▶ [GIVEN TEXT]:
[BEGIN]
Page 1 (Original Post)

snowbird from The Frozen Tundra -

I have always had a hard time getting close to people. I don't make friends easily and when I do, I don't keep in touch with them. I'm a real private person and I don't like to share my feelings with others. It's like I have this wall up and I don't let anyone in. How can I get past this?

Comment #1 Dr. Info (63.176.159.119) -

Try a pshcologist. I'm sure they can unlock the secret to your trouble.

Comment #2 dmichael (63.176.159.74) -

I'm the same way. Its not that I have a hard time getting close to people, because I do get close, but I just don't take the time out to make new friends. I am satisfied with what I have. My problem is trusting the new people I meet. Its a way of life.

Comment #3 Lovin It (63.176.159.221) -

Sometimes people don't like to get close to people because they were hurt too many times..
[END]
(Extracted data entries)
[BEGIN]
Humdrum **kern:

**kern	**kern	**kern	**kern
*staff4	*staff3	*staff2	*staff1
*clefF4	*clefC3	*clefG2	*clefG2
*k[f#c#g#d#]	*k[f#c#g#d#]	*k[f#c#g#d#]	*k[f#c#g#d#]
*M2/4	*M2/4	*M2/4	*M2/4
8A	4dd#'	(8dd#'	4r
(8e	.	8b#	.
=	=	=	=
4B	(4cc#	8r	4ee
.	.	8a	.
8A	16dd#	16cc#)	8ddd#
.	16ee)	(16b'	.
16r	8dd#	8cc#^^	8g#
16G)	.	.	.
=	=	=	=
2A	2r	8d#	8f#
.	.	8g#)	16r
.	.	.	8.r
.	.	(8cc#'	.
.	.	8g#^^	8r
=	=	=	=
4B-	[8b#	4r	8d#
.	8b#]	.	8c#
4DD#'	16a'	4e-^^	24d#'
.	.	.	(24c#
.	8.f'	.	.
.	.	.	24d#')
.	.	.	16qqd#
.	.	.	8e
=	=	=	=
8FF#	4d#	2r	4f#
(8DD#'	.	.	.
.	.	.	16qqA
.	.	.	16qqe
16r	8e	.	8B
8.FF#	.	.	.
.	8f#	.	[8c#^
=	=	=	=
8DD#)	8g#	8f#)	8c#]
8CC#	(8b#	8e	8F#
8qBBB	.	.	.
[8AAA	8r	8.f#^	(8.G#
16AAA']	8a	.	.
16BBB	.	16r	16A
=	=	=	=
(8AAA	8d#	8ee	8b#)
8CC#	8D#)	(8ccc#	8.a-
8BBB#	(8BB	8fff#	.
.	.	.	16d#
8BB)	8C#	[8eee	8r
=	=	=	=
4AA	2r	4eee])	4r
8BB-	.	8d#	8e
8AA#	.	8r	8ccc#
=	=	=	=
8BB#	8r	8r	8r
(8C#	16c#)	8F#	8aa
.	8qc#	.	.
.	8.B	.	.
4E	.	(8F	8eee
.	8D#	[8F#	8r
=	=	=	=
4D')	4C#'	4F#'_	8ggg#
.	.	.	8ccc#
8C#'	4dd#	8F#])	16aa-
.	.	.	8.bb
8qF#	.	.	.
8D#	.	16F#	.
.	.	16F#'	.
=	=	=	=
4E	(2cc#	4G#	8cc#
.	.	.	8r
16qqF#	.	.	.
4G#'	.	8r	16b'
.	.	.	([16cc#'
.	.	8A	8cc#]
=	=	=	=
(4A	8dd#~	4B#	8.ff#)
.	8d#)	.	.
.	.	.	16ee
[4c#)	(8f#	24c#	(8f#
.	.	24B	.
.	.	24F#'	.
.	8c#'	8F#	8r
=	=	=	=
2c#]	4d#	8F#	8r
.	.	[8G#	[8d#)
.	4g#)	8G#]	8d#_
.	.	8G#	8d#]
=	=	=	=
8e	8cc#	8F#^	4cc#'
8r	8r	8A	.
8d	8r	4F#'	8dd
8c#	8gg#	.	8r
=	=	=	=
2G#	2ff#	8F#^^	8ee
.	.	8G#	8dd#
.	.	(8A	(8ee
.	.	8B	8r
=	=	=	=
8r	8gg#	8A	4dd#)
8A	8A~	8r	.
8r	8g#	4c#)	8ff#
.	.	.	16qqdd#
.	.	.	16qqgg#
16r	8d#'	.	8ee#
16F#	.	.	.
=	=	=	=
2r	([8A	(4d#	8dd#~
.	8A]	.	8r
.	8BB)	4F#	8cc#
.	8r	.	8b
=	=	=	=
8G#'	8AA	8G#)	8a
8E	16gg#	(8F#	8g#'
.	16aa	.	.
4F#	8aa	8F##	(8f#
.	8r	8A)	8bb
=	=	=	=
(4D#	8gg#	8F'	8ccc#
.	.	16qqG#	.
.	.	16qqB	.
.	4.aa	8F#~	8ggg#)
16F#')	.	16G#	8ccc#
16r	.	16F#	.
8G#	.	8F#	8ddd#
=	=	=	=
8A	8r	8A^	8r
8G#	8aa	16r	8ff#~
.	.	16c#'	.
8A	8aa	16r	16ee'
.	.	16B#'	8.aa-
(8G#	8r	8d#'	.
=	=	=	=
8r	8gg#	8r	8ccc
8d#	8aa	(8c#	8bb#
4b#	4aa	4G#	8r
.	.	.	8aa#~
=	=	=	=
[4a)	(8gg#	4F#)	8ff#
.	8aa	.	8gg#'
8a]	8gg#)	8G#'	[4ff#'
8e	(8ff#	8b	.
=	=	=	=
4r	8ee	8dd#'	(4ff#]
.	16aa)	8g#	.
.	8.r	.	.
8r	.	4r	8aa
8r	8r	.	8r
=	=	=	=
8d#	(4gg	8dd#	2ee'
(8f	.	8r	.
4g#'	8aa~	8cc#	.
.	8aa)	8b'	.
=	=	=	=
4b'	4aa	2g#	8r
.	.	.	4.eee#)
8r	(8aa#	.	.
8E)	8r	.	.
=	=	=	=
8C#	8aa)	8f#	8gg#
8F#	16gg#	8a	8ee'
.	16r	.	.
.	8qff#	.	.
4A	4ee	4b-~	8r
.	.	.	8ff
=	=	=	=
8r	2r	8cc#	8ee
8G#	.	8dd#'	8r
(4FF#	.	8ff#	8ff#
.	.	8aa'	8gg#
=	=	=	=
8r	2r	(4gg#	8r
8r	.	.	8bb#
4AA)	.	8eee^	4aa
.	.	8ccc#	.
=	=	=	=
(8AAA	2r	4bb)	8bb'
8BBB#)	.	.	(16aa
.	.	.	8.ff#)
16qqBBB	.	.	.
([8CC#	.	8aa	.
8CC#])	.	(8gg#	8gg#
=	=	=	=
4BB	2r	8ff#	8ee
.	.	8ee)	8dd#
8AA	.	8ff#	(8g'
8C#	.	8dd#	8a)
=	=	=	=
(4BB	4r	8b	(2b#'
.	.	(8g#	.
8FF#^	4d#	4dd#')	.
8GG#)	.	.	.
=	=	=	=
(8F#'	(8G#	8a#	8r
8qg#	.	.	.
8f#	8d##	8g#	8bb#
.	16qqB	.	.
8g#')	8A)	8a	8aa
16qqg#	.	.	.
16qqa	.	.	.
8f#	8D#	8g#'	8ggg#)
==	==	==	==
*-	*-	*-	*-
[END]
▶ [INSTRUCTIONS]:
(A) Summarize the forum thread about trouble getting close to people in two sentences.
(B) Continue the forum thread about trouble getting close to people, picking up after its final comment.
These lines have no connection to the forum thread.

▶ [ANSWERS FOR THIS EXERCISE]:
(A) A poster named snowbird says they find it hard to get close to people, rarely make or keep friends, and don't share their feelings, and asks how to get past this wall. One commenter suggests seeing a psychologist, another says they are similar and mainly struggle to trust new people, and a third suggests that people may avoid closeness after being hurt too many times.

(B)
Comment #4 Karla (63.176.159.217) -

I have a problem with keeping the same friends. When I find a good friend I hang out with them everyday until I can't stand them. I need to take my time making new friends and try not to get annoyed by them. Another problem I run into sometime is that I will have a boyfriend and I forget to make time for my friends because I love to hang out with my boyfriend. I really need to work on my friendships. Does anyone else ever run into these problems or am I just a horrible friend?

Comment #5 Dan (63.176.159.85) -

I've had the same situation with Karla. That was when I've met my wife. Back I have more time for my friends, but when she can into the picture, almost all of my time was diverted to her alone and less and almost none to other. We end up being together which is a good thing for me. Some of my friends back there are still my friends today. I guess that I could call them true friends that the others.

Comment #6 Karla (63.176.159.177) -

I sometimes hang out with my boyfriend so much that we get sick of each other and start fighting all of the time. I don't know how many relationships I've ruined by doing this. I need to remember not to spend every moment with them because I end up getting to know them the wrong way. I don't know if that makes any sense but what I'm trying to say is that in the beginning of our relationship we try to impress each other then in a couple of months we act like we've been together for years. Pretty soon there is no more suspense in our relationship and we no longer try to impress each other and then comes the fighting.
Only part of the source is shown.